The therapist is hammering, hammering with the toy, then places it down in front of him.

"Your turn," she prompts gently, encouragingly.

Chunk goes the hammer, over his tiny shoulder.

Hammer, hammer, hammer, again.

"Your turn.  You do it, C."

Chunk, sails the hammer.

He is whining, confused, and as I watch, I realize with shock that he does not know what to do.  The toy's purpose is lost on him, and in his bewildered state, he is removing the object that is causing the frustration.   

In the weeks afterward, other objects follow the hammer's trajectory.  

Legos.  Dolls.  A mostly-fully soda can, in one memorable instance.

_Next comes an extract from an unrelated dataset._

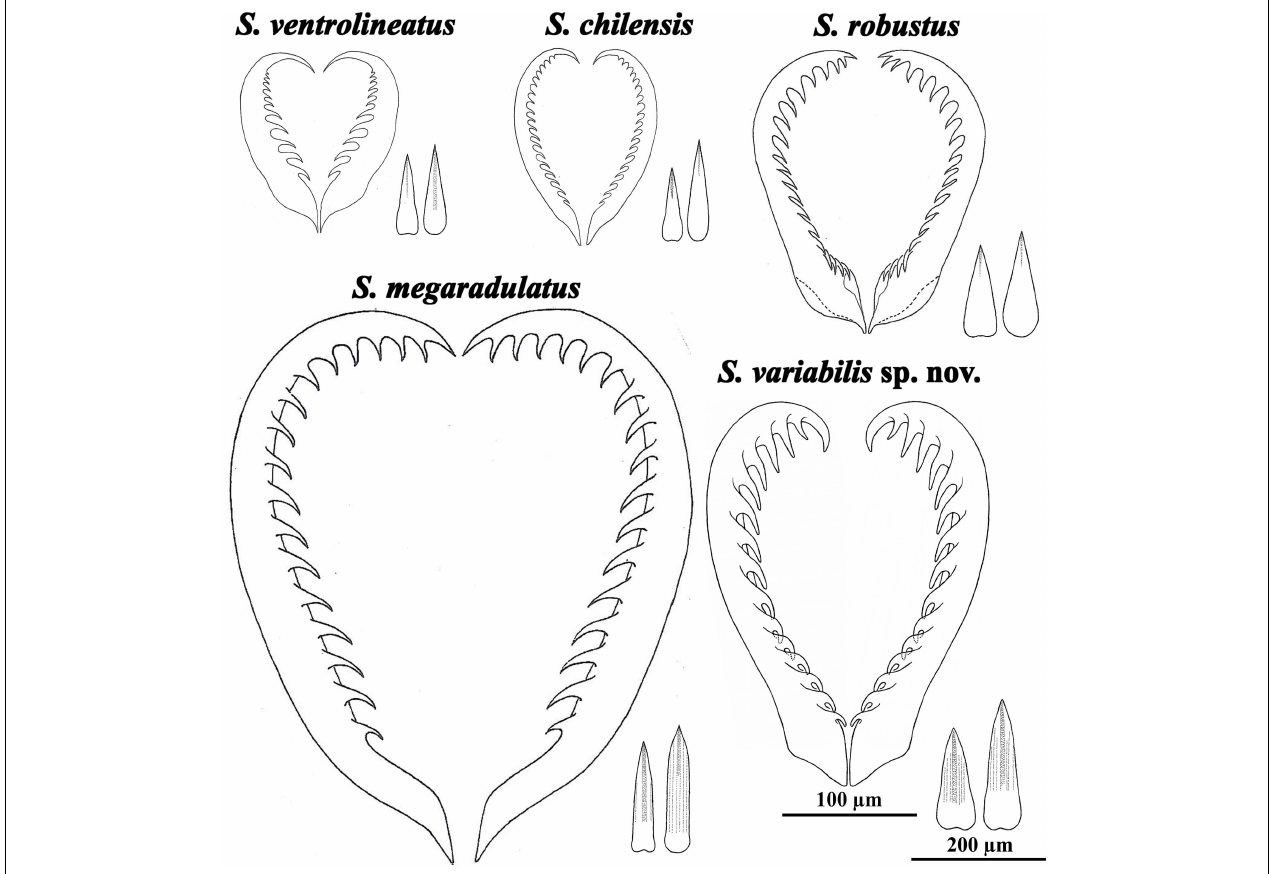
FIGURE 9 | Radula (in same scale) and trunk sclerites (idem) of Scutopus species, obtained from different sources: Salvini-Plawen (1970): figs. 1 (radula) and 3(i, l) (sclerites) of S. ventrolineatus , figs. 2 (radula) and 4(e, g) (sclerites) of S. robustus ; Salvini-Plawen (1972): figs. 22 (radula) and 24(g, h) of S. megaradulatus , figs. 27 (radula) and 23(m, p) (sclerites) of S. chilensis . The radula of S. variabilis sp. nov. was drawn based on the Figure 4 ; its sclerites were based on the first illustrated in row (E) and the last of row (G) of Figure 3 . The radula and sclerites of the Pacific S. schanderi and S. hamatanii were illustrated by Saito and Salvini-Plawen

But one day, whether the light had finally dawned, or he just got tired of his therapists stalking him with hammers, he picked up the toy and hammered.

**

It is a year from the day we last sat in the neurologist's office.  C is a different child now than he was a year before, in some ways good, others not so much.  He is anxious in the waiting room, and I worry and fret that she will not see what we see in him.  

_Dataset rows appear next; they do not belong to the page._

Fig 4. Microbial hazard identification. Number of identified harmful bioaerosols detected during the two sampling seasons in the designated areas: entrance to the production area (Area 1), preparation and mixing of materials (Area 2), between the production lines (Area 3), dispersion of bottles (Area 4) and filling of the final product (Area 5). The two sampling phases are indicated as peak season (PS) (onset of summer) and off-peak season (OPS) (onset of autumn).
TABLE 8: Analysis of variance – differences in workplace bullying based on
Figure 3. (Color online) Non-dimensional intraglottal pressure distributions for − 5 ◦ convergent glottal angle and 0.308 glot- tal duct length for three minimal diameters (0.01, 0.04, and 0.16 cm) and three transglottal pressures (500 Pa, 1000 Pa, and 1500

The progress.  The change.  The happy baby that has been inching his way back out, slaying the hearts of therapists and relatives alike.

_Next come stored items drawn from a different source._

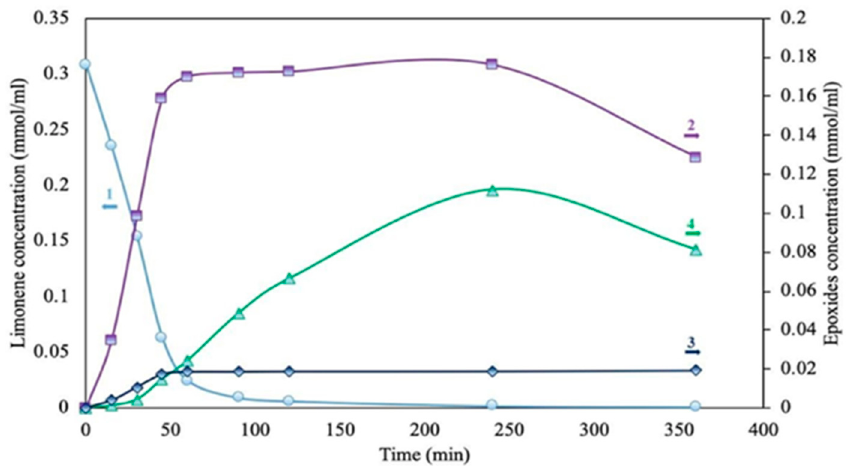
Figure 4. Limonene conversion (1), 1,2-limonene oxide (2), 8,9-limonene oxide (3) and limonene dioxide (4) selectivity versus time. Reproduced from Ref. [52] with permission from Royal Society of Chemistry.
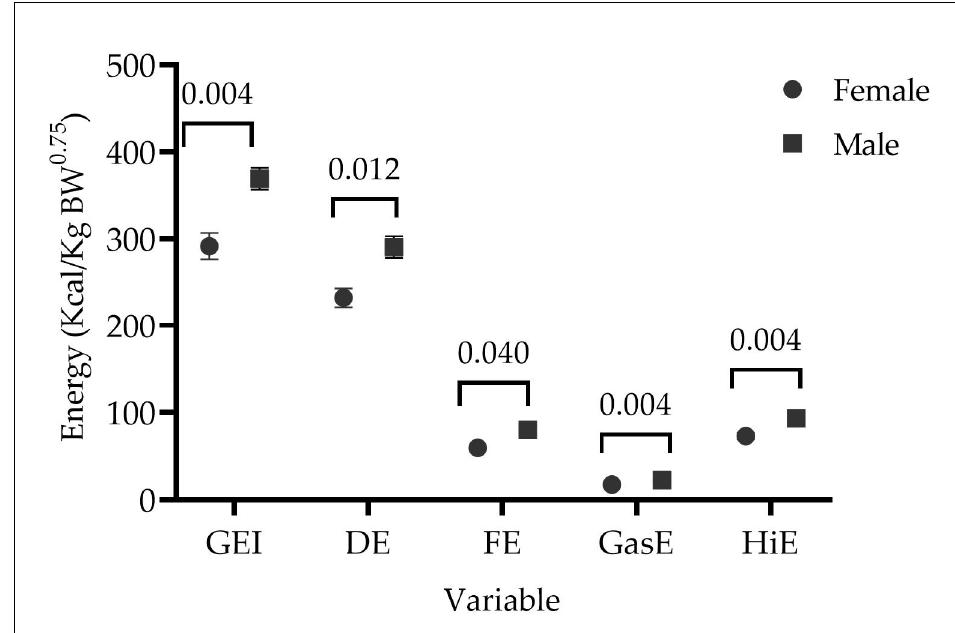
Figure 5. Effect of sex on GEI (gross energy intake), DE (digestible energy), FE (faecal energy), GasE (combustible gas energy) and HiE (heat increment energy) of females and males fed unflavoured diet or diet flavoured with sucram, capsicum or both. Data are expressed as the mean ± standard error.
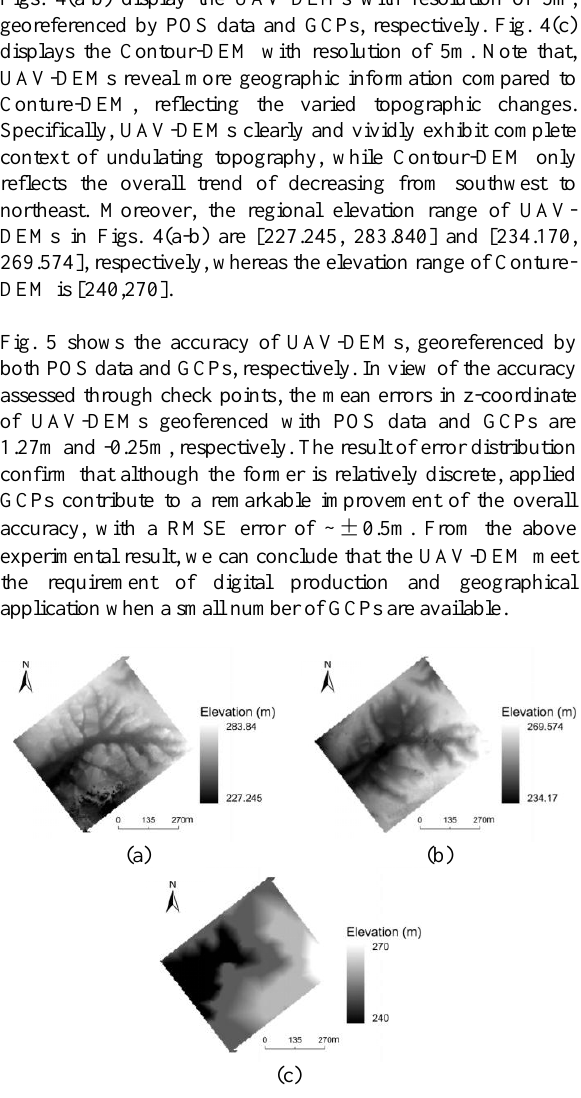
Table 2. Coordinate of the identification points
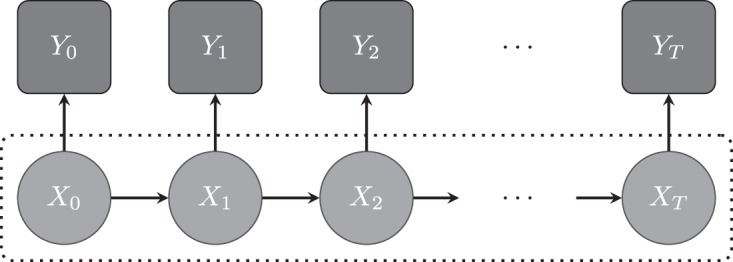
A graphical representation of the state-space model for single cell imaging data. The arrows depict conditional dependencies between nodes, where square nodes are observed variables and circular nodes are unobserved. The observed light intensities, \documentclass[12pt]{minimal}
\usepackage{amsmath}
\usepackage{wasysym}
\usepackage{amsfonts}
\usepackage{amssymb}
\usepackage{amsbsy}
\usepackage{upgreek}
\usepackage{mathrsfs}
\setlength{\oddsidemargin}{-69pt}
\begin{document}
}{}$Y_t$\end{document}, are conditionally independent given the unobserved latent states \documentclass[12pt]{minimal}
\usepackage{amsmath}
\usepackage{wasysym}
\usepackage{amsfonts}
\usepackage{amssymb}
\usepackage{amsbsy}
\usepackage{upgreek}
\usepackage{mathrsfs}
\setlength{\oddsidemargin}{-69pt}
\begin{document}
}{}${\textbf{X}}_t:= (M_t, P_t)$\end{document} consisting of reporter mRNA, \documentclass[12pt]{minimal}
\usepackage{amsmath}
\usepackage{wasysym}
\usepackage{amsfonts}
\usepackage{amssymb}
\usepackage{amsbsy}
\usepackage{upgreek}
\usepackage{mathrsfs}
\setlength{\oddsidemargin}{-69pt}
\begin{document}
}{}$M_t$\end{document}, and reporter protein, \documentclass[12pt]{minimal}
\usepackage{amsmath}
\usepackage{wasysym}
\usepackage{amsfonts}
\usepackage{amssymb}
\usepackage{amsbsy}
\usepackage{upgreek}
\usepackage{mathrsfs}
\setlength{\oddsidemargin}{-69pt}
\begin{document}
}{}$P_t$\end{document}, levels at time \documentclass[12pt]{minimal}
\usepackage{amsmath}
\usepackage{wasysym}
\usepackage{amsfonts}
\usepackage{amssymb}
\usepackage{amsbsy}
\usepackage{upgreek}
\usepackage{mathrsfs}
\setlength{\oddsidemargin}{-69pt}
\begin{document}
}{}$t$\end{document}. Moreover, the latent states follow a Markov jump process with \documentclass[12pt]{minimal}
\usepackage{amsmath}
\usepackage{wasysym}
\usepackage{amsfonts}
\usepackage{amssymb}
\usepackage{amsbsy}
\usepackage{upgreek}
\usepackage{mathrsfs}
\setlength{\oddsidemargin}{-69pt}
\begin{document}
}{}${\textbf{X}}_t$\end{document} depending only upon the previous states \documentclass[12pt]{minimal}
\usepackage{amsmath}
\usepackage{wasysym}
\usepackage{amsfonts}
\usepackage{amssymb}
\usepackage{amsbsy}
\usepackage{upgreek}
\usepackage{mathrsfs}
\setlength{\oddsidemargin}{-69pt}
\begin{document}
}{}${\textbf{X}}_{t-1}$\end{document}.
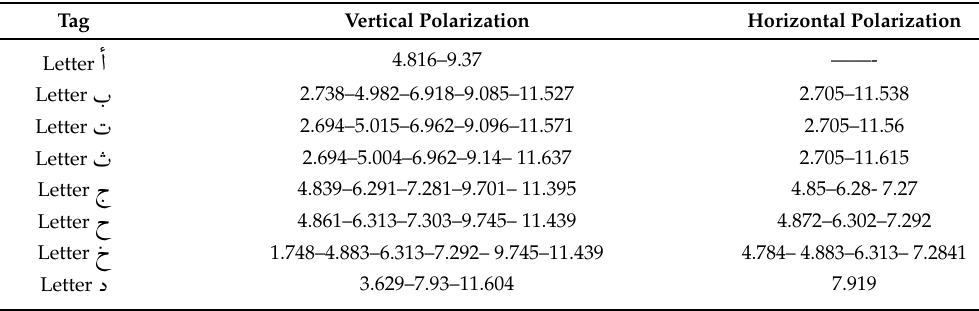
Figure 6. RCS results of Arabic letter tags ( (cid:160) , (cid:9) (cid:160) , ¤ , (cid:168) , and font size of 28. Table 1. Co- and cross-polar resonate frequencies of designed Arabic tag IDs with Arial font type of size 28 (waveforms in Figures 5 and 6).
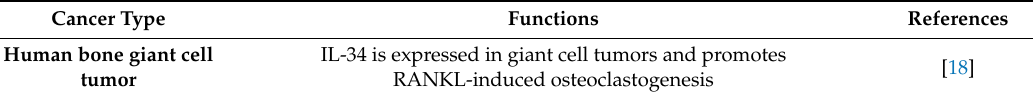
Table 1. IL-34 expression in di ff erent cancer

I have come bearing progress charts, though, and her brows wing skyward as she reviews them.

"Keep it up," she prescribes.  "Don't change a thing."

The same doctor who pronounced that he needed help--now--was this time suggesting that C could "grow out" of his diagnosis.

We left her office happy, but slightly bewildered.  Was there such a thing as a recovering autistic?

**

It is one year, six months, and nineteen days since C received his autism diagnosis.  He is happier than any child I have ever known, and frighteningly intelligent.  His progress is amazing, and his newest "skill" is talking back.

"No," he insists nightly.  "I not gonna go to bed."

It is music to our ears, but I am careful to smile only as I turn away, after giving him my stern face.

Today, he is a newly minted preschooler, slaying the hearts of teachers and aids alike.

And today, he begins his first steps out on his own.  

His all-but-final evaluation is complete, and the consensus is that he has the tools he needs, now.  We have spent the last year, six months, and nineteen days developing them, shaping them, pushing him to use them.

All that's left now is to put them into practice. 

His most effective teachers now will be his peers.  There will be no following him around with pens.

Well, at least not more than once per month.  He's not totally being flung out into the blue.

So in a little over a week, we go cold turkey.  All Pre-K, all the time.  No more clinic.

My emotions are mixed.  I am so very, very proud of this kid.  He has worked so hard, and his therapists have worked even harder, to get him where he is today.  

I am sad, though, to say goodbye to our safe, cozy little bubble.  We have learned much there, and made some amazing relationships and connections.  We all are different people now than when we first passed through those clinic doors.  

Autism has shaped us, in a way we never expected.  For all the time I spent adjusting to seeing him in therapy, now I can't imagine him out.

I wonder if I'll ever have an answer for the parent that once asked me, fresh from diagnosis and understandably terrified, "Do you think it can be cured?"

One year, six months, and nineteen days' worth of therapy later, I don't know how to answer that.  There are those that would pronounce my child cured, I am sure.  The word makes me uncomfortable, though, because it seems to negate who he is.  The child he has fought to be, the struggles he has determined to overcome.

I like to think that he and his team have spent the last one year, six months, and nineteen days shaping his autistic-ness into strengths that he can be proud of, and mitigating the struggles that came along for the ride.

He is autistic.  He will always be.

But that fact doesn't deserve my terror anymore.